== Data shown ==

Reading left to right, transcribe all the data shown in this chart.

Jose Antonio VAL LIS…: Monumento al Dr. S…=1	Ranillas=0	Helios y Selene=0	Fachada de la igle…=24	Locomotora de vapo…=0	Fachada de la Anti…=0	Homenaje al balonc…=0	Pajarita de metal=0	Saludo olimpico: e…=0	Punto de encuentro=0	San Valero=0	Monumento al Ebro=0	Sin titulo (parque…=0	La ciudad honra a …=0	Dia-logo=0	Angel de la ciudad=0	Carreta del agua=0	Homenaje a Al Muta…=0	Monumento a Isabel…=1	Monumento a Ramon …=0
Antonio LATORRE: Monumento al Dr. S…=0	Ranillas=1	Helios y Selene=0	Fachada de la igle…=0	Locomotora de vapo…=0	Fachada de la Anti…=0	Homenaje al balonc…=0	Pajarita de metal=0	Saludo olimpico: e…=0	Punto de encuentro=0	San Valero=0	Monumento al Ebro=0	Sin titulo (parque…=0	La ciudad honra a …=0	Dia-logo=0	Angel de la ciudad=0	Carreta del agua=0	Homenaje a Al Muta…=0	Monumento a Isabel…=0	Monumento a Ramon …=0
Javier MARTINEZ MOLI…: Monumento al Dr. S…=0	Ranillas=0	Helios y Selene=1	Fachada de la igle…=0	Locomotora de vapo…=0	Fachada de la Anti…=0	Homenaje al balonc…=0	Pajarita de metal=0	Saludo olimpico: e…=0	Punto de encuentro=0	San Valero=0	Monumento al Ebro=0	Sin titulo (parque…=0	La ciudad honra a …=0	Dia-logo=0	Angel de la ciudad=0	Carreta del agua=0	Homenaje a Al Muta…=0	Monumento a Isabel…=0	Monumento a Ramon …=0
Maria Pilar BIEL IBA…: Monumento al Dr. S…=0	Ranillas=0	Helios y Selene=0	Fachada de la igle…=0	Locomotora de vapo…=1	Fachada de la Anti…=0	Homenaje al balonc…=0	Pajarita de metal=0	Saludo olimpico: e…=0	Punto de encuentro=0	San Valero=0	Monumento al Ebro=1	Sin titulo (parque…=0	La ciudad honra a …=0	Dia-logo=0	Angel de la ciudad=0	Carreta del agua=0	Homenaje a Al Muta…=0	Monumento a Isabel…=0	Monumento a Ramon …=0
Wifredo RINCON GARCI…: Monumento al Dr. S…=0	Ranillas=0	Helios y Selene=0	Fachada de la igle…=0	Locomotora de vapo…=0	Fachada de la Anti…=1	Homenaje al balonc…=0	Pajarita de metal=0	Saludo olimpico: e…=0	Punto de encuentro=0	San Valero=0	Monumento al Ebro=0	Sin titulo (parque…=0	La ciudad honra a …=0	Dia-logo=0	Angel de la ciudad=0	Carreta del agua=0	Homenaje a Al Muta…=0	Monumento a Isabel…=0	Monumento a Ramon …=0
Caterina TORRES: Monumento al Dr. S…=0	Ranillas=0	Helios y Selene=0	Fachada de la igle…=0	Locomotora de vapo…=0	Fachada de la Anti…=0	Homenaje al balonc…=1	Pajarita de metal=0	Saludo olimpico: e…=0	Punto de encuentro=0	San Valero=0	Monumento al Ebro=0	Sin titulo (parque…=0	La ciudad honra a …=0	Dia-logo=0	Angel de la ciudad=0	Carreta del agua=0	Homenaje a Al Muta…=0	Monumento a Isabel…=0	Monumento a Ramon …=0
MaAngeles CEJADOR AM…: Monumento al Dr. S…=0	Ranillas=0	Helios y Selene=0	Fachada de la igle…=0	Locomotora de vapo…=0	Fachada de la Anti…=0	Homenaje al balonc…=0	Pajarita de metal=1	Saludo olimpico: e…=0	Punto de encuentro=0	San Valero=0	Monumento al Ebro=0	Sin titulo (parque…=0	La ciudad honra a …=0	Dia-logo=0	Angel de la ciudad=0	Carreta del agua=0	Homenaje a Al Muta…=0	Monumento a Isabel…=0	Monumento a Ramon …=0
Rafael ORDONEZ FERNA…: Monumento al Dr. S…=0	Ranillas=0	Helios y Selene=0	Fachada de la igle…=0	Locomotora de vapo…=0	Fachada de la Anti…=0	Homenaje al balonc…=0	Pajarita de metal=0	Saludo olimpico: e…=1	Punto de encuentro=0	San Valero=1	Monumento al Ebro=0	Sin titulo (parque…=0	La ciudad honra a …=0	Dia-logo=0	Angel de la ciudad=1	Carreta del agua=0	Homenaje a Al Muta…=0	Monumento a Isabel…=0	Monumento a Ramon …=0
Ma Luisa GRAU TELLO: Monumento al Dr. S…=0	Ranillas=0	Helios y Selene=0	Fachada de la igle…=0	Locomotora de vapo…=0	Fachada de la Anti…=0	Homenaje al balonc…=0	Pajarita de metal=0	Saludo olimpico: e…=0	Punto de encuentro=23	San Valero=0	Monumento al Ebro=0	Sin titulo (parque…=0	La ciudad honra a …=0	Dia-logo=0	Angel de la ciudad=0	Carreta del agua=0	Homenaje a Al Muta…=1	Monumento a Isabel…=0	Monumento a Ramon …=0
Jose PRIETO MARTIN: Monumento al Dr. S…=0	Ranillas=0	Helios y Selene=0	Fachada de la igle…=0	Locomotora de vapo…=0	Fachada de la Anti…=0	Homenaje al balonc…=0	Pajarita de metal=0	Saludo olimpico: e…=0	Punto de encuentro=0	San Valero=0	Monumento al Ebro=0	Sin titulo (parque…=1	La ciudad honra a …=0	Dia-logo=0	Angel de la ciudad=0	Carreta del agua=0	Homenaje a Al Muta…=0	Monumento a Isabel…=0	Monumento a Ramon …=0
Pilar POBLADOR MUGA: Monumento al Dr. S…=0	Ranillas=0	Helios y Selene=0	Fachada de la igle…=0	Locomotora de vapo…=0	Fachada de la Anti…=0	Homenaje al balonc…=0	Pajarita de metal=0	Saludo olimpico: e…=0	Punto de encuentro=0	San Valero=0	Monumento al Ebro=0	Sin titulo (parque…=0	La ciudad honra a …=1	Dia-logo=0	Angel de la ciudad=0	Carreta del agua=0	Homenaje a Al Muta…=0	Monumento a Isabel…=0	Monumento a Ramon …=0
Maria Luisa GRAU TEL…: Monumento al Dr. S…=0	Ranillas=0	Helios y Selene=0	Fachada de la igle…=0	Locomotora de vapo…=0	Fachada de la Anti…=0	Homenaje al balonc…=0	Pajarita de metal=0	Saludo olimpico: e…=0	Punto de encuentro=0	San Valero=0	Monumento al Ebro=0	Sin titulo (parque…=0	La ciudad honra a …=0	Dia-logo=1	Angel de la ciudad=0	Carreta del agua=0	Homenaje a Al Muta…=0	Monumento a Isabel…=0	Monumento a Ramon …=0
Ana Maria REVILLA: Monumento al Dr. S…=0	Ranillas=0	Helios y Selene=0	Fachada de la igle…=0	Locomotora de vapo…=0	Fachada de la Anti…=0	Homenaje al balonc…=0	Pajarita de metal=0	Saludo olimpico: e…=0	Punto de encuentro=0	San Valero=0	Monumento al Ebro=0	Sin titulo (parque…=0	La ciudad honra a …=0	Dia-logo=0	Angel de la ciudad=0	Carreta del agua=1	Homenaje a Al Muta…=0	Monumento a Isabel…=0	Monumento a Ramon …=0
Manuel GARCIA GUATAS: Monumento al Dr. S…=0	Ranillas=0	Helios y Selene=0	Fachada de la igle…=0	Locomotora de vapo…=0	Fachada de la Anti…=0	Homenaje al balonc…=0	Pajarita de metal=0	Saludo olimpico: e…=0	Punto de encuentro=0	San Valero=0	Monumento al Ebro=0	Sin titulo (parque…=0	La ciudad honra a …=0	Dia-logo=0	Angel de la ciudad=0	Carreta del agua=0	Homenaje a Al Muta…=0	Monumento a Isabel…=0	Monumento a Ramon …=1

===

▶ Work to be completed: Reproduce, character for character, everything from the line containing "Jose Antonio VAL" down to the line containing "Javier MARTINEZ MOLI…: Monumento", including both of those lines.

▶ Task result:
Jose Antonio VAL LIS…: Monumento al Dr. S…=1	Ranillas=0	Helios y Selene=0	Fachada de la igle…=24	Locomotora de vapo…=0	Fachada de la Anti…=0	Homenaje al balonc…=0	Pajarita de metal=0	Saludo olimpico: e…=0	Punto de encuentro=0	San Valero=0	Monumento al Ebro=0	Sin titulo (parque…=0	La ciudad honra a …=0	Dia-logo=0	Angel de la ciudad=0	Carreta del agua=0	Homenaje a Al Muta…=0	Monumento a Isabel…=1	Monumento a Ramon …=0
Antonio LATORRE: Monumento al Dr. S…=0	Ranillas=1	Helios y Selene=0	Fachada de la igle…=0	Locomotora de vapo…=0	Fachada de la Anti…=0	Homenaje al balonc…=0	Pajarita de metal=0	Saludo olimpico: e…=0	Punto de encuentro=0	San Valero=0	Monumento al Ebro=0	Sin titulo (parque…=0	La ciudad honra a …=0	Dia-logo=0	Angel de la ciudad=0	Carreta del agua=0	Homenaje a Al Muta…=0	Monumento a Isabel…=0	Monumento a Ramon …=0
Javier MARTINEZ MOLI…: Monumento al Dr. S…=0	Ranillas=0	Helios y Selene=1	Fachada de la igle…=0	Locomotora de vapo…=0	Fachada de la Anti…=0	Homenaje al balonc…=0	Pajarita de metal=0	Saludo olimpico: e…=0	Punto de encuentro=0	San Valero=0	Monumento al Ebro=0	Sin titulo (parque…=0	La ciudad honra a …=0	Dia-logo=0	Angel de la ciudad=0	Carreta del agua=0	Homenaje a Al Muta…=0	Monumento a Isabel…=0	Monumento a Ramon …=0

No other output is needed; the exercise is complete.